Solve this equation in real numbers: $$\sqrt{x}+\sqrt{y-1}+\sqrt{z-2}=\frac{1}{2}\times(x+y+z)$$
Let $a$, $b$, and $c$ be the lengths of $\triangle{ABC}$'s three sides. Compute the area of $\triangle{ABC}$ if the following relations hold: $$\frac{2a^2}{1+a^2}=b,\qquad \frac{2b^2}{1+b^2}=c,\qquad \frac{2c^2}{1+c^2}=a$$
Let real numbers $x$, $y$, and $z$ satisfy $0 < x, y, z < 1$. Prove $$x(1-y)+y(1-z)+z(1-x)< 1$$
Show that $$\frac{(x+a)(x+b)}{(c-a)(c-b)}+\frac{(x+b)(x+c)}{(a-b)(a-c)}+\frac{(x+c)(x+a)}{(b-c)(b-a)}=1$$ without expanding the left side of the equation.
Find the range of function $f(x)=3^{-|\log_2x|}-4|x-1|$.
If sequence $\{a_n\}$ has no zero term and satisfies that, for any $n\in\mathbb{N}$, $$(a_1+a_2+\cdots+a_n)^2=a_1^3+a_2^3+\cdots+a_n^3$$
- Find all qualifying sequences $\{a_1, a_2, a_3\}$ when $n=3$.
- Is there an infinite sequence $\{a_n\}$ such that $a_{2013}=-2012$? If yes, give its general formula of $a_n$. If not, explain.

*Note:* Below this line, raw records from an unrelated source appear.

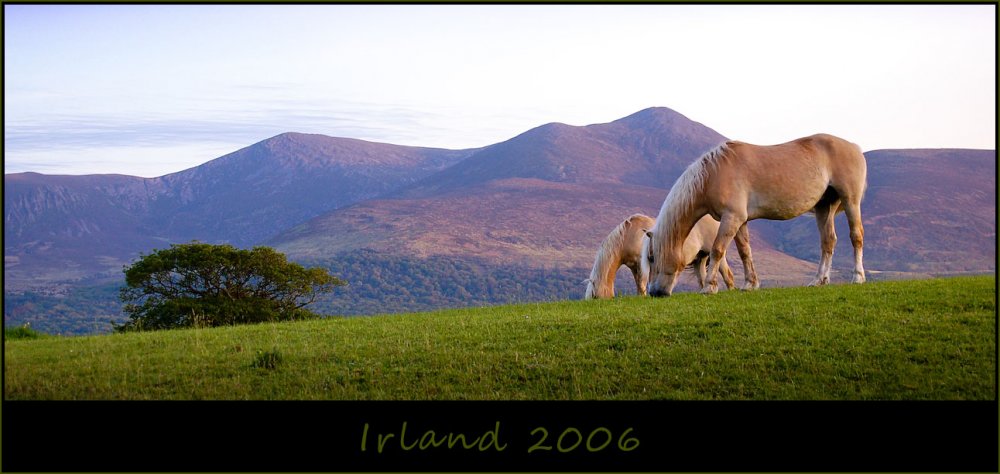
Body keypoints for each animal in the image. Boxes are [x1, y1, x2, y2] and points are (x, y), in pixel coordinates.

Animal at [584, 213, 752, 298]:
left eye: (594, 296)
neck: (629, 234)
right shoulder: (634, 266)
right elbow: (639, 284)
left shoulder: (641, 264)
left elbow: (642, 283)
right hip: (700, 258)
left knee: (727, 275)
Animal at [648, 133, 868, 296]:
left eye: (652, 258)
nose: (654, 292)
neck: (713, 174)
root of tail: (853, 147)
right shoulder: (740, 221)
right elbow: (745, 251)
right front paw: (750, 284)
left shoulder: (732, 218)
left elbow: (717, 250)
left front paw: (709, 287)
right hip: (824, 207)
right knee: (828, 242)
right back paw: (819, 280)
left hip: (850, 201)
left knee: (856, 236)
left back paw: (858, 277)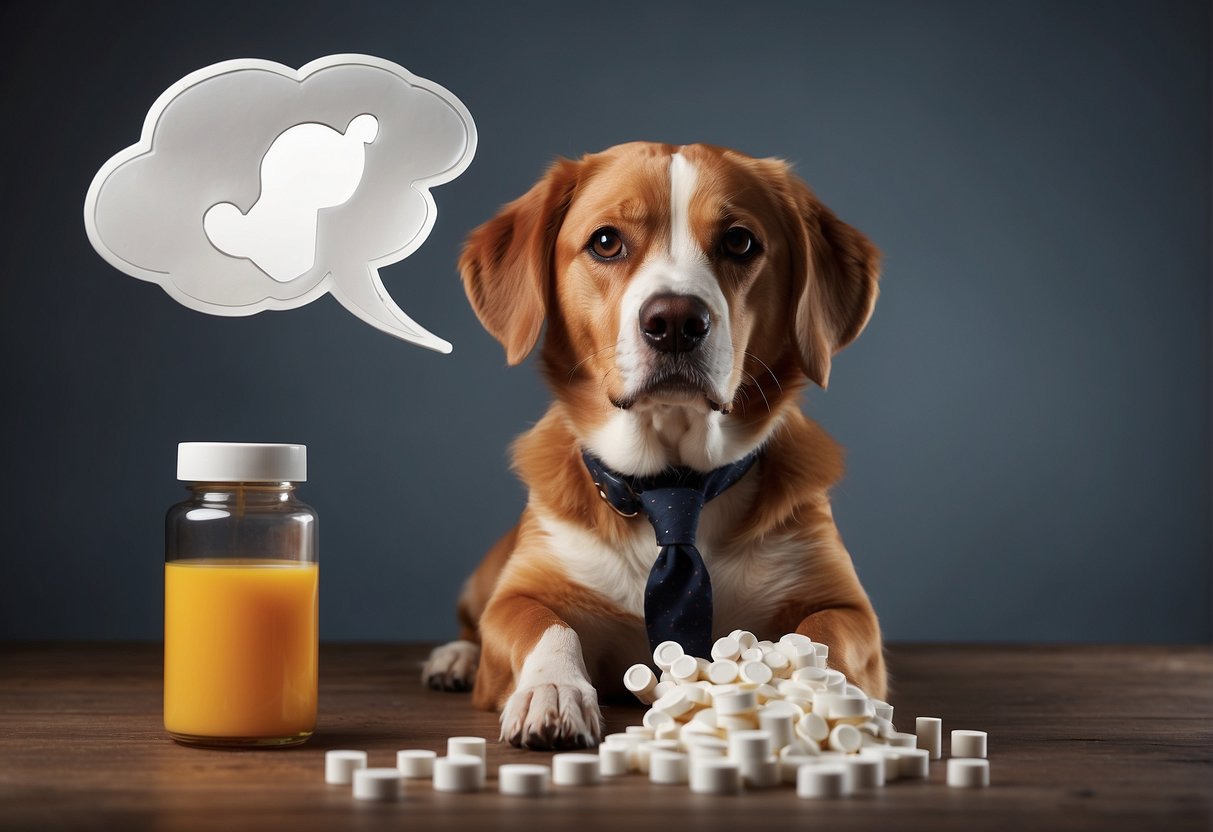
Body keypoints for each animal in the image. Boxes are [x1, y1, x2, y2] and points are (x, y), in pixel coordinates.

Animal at [422, 141, 887, 751]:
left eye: (740, 241)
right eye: (605, 241)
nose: (675, 321)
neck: (673, 490)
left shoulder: (847, 606)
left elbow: (822, 636)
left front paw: (822, 694)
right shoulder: (521, 592)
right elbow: (546, 626)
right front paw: (553, 690)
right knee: (469, 622)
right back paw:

For certain real numbers $a$, $b$, and $c$, the polynomial \[g(x) = x^3 + ax^2 + x + 10\]has three distinct roots, and each root of $g(x)$ is also a root of the polynomial \[f(x) = x^4 + x^3 + bx^2 + 100x + c.\]What is $f(1)$?
We define the Fibonaccie numbers by $F_0=0$, $F_1=1$, and $F_n=F_{n-1}+F_{n}$. Find the greatest common divisor $(F_{100}, F_{99})$, and $(F_{100}, F_{96})$.
Let $a > 1$ and $x > 1$ satisfy $\log_a(\log_a(\log_a 2) + \log_a 24 - 128) = 128$ and $\log_a(\log_a x) = 256$. Find the remainder when $x$ is divided by $1000$.
Let $f(x)=x^3 -x^2 -13x+24$. Find three pairs of $(x,y)$ such that if $y=f(x)$, then $x=f(y)$.
The function $f$ satisfies $f(0)=0$, $f(1)=1$, and $f(\frac{x+y}{2})=\frac{f(x)+f(y)}{2}$ for all $x,y\in\mathbb{R}$. Show that $f(x)=x$ for all rational numbers $x$.
Let $f$ be a function such that $$ \sqrt {x - \sqrt { x + f(x) } } = f(x) , $$for $x > 1$. In that domain, $f(x)$ has the form $\frac{a+\sqrt{cx+d}}{b},$ where $a,b,c,d$ are integers and $a,b$ are relatively prime. Find $a+b+c+d.$
Let $\{a_n\}$ be a sequence defined as $a_1=1$ and $a_n=\frac{a_{n-1}}{1+a_{n-1}}$ when $n\ge 2$. Find the general formula of $a_n$.